There’s a couple of things about this growth that are kinda fucked-up. First off, I planted WAY too many beans and peas in this tire. Second, rather than giving them a little trellis up which to grow, we made a kind of maypole structure with strings coming off of a central post. We thought it would look like a nice green tee-pee, which it did at first when the peas came up. But then the fifty or so bean plants happened and they engulfed the weak, worthless peas. Worthless and ineffectual! I got maybe five pea pods before they succumbed to the mighty bean. The bean growth is now a good three feet above the top of our pole and the Pea vs. Bean battle is now becoming Bean vs. The Neighbor’s Lilac Tree, or “nature’s trellis” as it has come to be known. The green beans have ripened just this past week and there’s an awful lot of them. Me and Lucy the iguana eat them every day. I try to be quiet when I’m picking them because I don’t want to answer a lot of questions about what’s happening to the neighbor’s tree. Hope the birds got out of there.
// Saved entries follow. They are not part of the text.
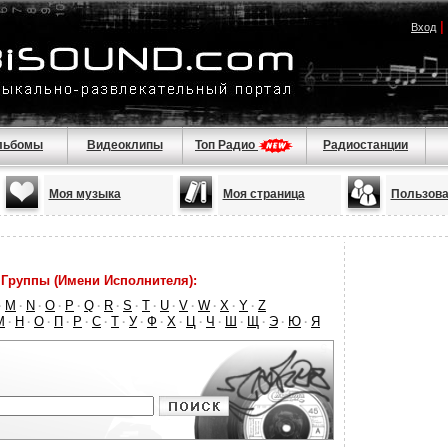
|
Вход
льбомы
Видеоклипы
Топ Радио
Радиостанции
Моя музыка
Моя страница
Пользова
Группы (Имени Исполнителя):
M
N
O
P
Q
R
S
T
U
V
W
X
Y
Z
·
·
·
·
·
·
·
·
·
·
·
·
·
·
М
Н
О
П
Р
С
Т
У
Ф
Х
Ц
Ч
Ш
Щ
Э
Ю
Я
·
·
·
·
·
·
·
·
·
·
·
·
·
·
·
·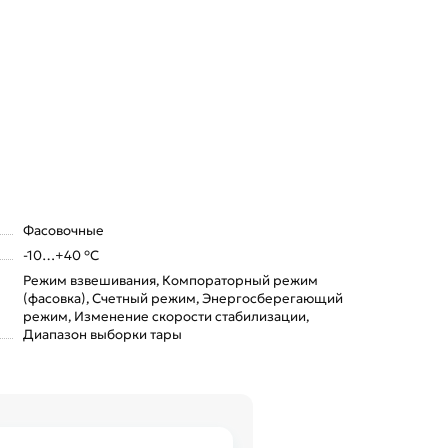
Фасовочные
-10…+40 °С
Режим взвешивания, Компораторный режим
(фасовка), Счетный режим, Энергосберегающий
режим, Изменение скорости стабилизации,
Диапазон выборки тары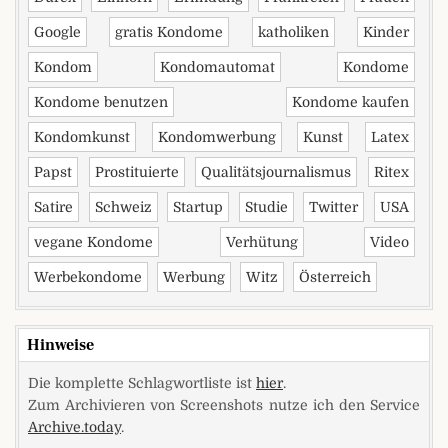
Google
gratis Kondome
katholiken
Kinder
Kondom
Kondomautomat
Kondome
Kondome benutzen
Kondome kaufen
Kondomkunst
Kondomwerbung
Kunst
Latex
Papst
Prostituierte
Qualitätsjournalismus
Ritex
Satire
Schweiz
Startup
Studie
Twitter
USA
vegane Kondome
Verhütung
Video
Werbekondome
Werbung
Witz
Österreich
Hinweise
Die komplette Schlagwortliste ist
hier
.
Zum Archivieren von Screenshots nutze ich den Service
Archive.today
.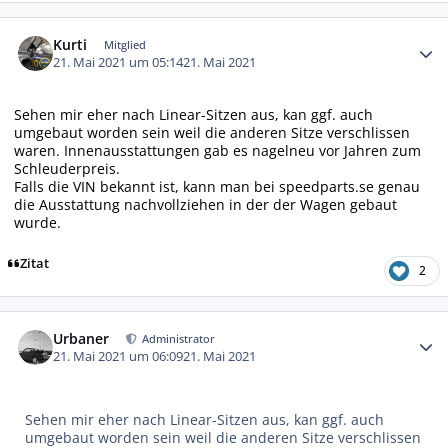
Autor-Statistiken
Kurti
Mitglied
21. Mai 2021 um 05:14
21. Mai 2021
Sehen mir eher nach Linear-Sitzen aus, kan ggf. auch
umgebaut worden sein weil die anderen Sitze verschlissen
waren. Innenausstattungen gab es nagelneu vor Jahren zum
Schleuderpreis.
Falls die VIN bekannt ist, kann man bei speedparts.se genau
die Ausstattung nachvollziehen in der der Wagen gebaut
wurde.
Zitat
2
Autor-Statistiken
Urbaner
Administrator
21. Mai 2021 um 06:09
21. Mai 2021
Sehen mir eher nach Linear-Sitzen aus, kan ggf. auch
umgebaut worden sein weil die anderen Sitze verschlissen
Here’s a picture of the mystery plant.
This was one of the plants my pal Jeanne gave us. Originally, she thought it was lettuce but then she recanted once it started to grow. I forgot all about this thing–it was totally covered by tomatoes. It’s not a root and it does not flower. It’s not poisonous and, unlike beans, it minds it’s own business staying the same all year. I guess it does look like a lettuce but those leaves have got some really sharp edges. It’s very shiny, too. Funny plant. I’m going to feed it to Lucy.
I don’t have a picture of the radish/beet/strawberry tire. It’s mostly strawberries now anyway. The original plan was to designate a “root” tire, which I did, but then some strawberry plants came along and they had to go somewhere. If you have had none of your own, it may interest you to know that radishes have a surprisingly high edible material to effort expended ratio. Probably the highest of any plant we planted. Unfortunately, they’re radishes, so you’re not exactly jumping up and down when they start producing. Nor do people jump up and down at the prospect of free radishes. But they mature quickly and they’re good for you. I ate them and Lucy liked the greens, so that was a success.
Beets, not so much. They were plagued by something right off the bat. I got enormous greens from them but only one beet that was larger than a small super ball. I waited all summer for that one beet. So, thumbs down for beets.
Strawberries will multiply with no assistance from anyone. We started with two tiny plants in June and now the whole tire and some of the ground around it is covered with plants. And did you know they come back on their own each year? And that you get more delicious berries each year? Based on the fact that everyone does not have strawberries all over their yard, I assume that that is not common knowledge.
This is getting long and I have stuff to do. I’m going to have to finish this up later. I’ll be back with tomatoes, lettuce and tobacco.